Monday, January 31, 2011 - 01:19 PM

I encountered Milton Babbitt’s music before I ever met the man.  Given the uncompromising intellectual rigor of his music (a nice way of saying that it made my brain hurt), I expected Mr. Babbitt to be some kind of monster.  Instead, the first time I met him, he looked at me and determined, correctly, that I had a cold, and said, “hello, would you like some Vitamin C?”  Now, I didn’t particularly believe that a Vitamin C pill would do much for me,  but I took one, mostly out of relief that Babbitt hadn’t yelled at me (I’d already published some things which championed the emerging “downtown” composers who were pushing back at the academic nature of Babbitt’s music).

It seems everyone who met Milton Babbitt had a similar reaction – this giant of High Modernism was the small, bespectacled, funny old uncle that most of us never had.  His sense of humor was as relentless as the challenges of his music, and the man apparently never met a pun he didn’t like.  If you read his infamous article, “Who Cares If You Listen?” – published by High Fidelity magazine in 1958 with that title added without Babbitt’s knowledge – you can find one or two sentences that are quite funny once you’ve reread them enough to decipher what he’s actually saying.  

Babbitt felt that music should be accorded the same respect and the same ability to experiment that we find in advanced physics or higher mathematics.  If it doesn’t “speak” to you, well, it’s not supposed to – any more than quantum physics is intelligible to people who are not quantum physicists.  I’m not sure I ever bought into this idea, but I did come to appreciate his keen ear for sound.  Just listen to his early electronic piece, “Philomel,” for example.  This 1964 piece still sounds startling almost half a century later. 

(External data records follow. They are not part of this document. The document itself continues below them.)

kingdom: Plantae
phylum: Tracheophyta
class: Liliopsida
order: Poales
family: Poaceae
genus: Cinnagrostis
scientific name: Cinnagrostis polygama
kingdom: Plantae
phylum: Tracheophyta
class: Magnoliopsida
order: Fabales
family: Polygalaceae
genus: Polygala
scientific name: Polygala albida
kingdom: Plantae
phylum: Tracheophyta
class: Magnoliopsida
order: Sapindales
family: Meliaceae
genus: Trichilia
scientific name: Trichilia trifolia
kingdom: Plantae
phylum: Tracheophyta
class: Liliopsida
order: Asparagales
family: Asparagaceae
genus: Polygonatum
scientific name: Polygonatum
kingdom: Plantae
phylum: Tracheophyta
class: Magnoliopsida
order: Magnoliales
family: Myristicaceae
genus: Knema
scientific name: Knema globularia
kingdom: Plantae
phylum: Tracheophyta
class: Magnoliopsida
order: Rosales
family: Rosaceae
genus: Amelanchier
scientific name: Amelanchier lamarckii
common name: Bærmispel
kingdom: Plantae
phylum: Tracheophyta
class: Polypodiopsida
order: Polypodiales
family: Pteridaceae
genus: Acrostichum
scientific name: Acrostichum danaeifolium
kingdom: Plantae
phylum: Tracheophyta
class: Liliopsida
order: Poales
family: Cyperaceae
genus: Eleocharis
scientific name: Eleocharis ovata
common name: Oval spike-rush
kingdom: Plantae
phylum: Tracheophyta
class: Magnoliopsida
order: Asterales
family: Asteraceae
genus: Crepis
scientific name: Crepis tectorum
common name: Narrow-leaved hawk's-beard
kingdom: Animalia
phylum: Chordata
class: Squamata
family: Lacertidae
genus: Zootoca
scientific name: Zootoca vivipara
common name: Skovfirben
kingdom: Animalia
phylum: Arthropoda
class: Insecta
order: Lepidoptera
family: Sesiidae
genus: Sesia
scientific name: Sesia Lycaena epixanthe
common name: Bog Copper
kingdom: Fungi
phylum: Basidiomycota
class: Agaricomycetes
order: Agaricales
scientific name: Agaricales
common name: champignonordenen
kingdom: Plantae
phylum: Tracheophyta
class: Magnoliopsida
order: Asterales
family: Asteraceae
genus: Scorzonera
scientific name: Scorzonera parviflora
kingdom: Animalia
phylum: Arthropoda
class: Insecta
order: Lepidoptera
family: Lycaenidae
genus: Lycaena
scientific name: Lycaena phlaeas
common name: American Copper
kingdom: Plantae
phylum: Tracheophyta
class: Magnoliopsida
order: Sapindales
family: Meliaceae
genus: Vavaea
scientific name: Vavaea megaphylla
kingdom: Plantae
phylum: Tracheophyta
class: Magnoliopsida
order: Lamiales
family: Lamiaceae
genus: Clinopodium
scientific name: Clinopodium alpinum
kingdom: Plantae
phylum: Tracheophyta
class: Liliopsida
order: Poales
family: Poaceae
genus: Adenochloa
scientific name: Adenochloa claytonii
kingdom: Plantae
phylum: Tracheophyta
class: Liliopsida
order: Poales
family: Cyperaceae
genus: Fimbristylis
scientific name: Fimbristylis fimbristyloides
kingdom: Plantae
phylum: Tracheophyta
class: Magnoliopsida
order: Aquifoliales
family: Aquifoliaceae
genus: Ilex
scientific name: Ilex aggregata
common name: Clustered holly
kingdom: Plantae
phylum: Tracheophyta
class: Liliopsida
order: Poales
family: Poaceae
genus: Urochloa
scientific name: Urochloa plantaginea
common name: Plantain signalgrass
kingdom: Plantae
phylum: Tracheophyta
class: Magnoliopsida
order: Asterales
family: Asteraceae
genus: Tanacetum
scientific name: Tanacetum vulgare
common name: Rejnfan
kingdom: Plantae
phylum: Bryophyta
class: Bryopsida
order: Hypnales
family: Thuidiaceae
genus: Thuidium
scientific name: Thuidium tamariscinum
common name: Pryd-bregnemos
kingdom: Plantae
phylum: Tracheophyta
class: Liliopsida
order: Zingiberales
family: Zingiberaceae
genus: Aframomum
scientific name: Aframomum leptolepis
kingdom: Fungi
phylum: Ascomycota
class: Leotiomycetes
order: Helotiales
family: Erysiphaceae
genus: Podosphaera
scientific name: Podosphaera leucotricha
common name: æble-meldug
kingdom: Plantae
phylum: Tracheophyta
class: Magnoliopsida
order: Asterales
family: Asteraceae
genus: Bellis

In 1994, I had the chance to commission Milton Babbitt to write a short work for the 50th anniversary of WNYC FM.  The ensemble consisted of some of New York’s best players – cellist Fred Sherry put the team together – but the score was typical Babbitt: a challenge for everyone involved.  At one point, Fred called me and said, “I think we’re gonna need a conductor.”  So we hired the young Brad Lubman (now leader of the new music group Signal) to conduct a quintet that included a soprano.  It looked a little weird to have a conductor for such a small ensemble, but it worked; the performance was crystalline, glittering, completely convincing.  It was one of a dozen such works that we presented onstage at Alice Tully Hall, with the pieces preceded by interviews with the composers, and Milton was in rare form.  “Oh my god,” said my wife afterwards.  “That Milton Babbitt – I just wanted to put him in my pocket and take him home.”

Milton Babbitt loved jazz, and theater music.  He loved a good joke, and an intellectual challenge.  (Hear his description of how he chose to set John Ashbery’s text in the work we commissioned.)  I have no doubt he will remain a controversial composer, possibly for as long as there are people listening to his music.  But that will probably, hopefully, be a very long time.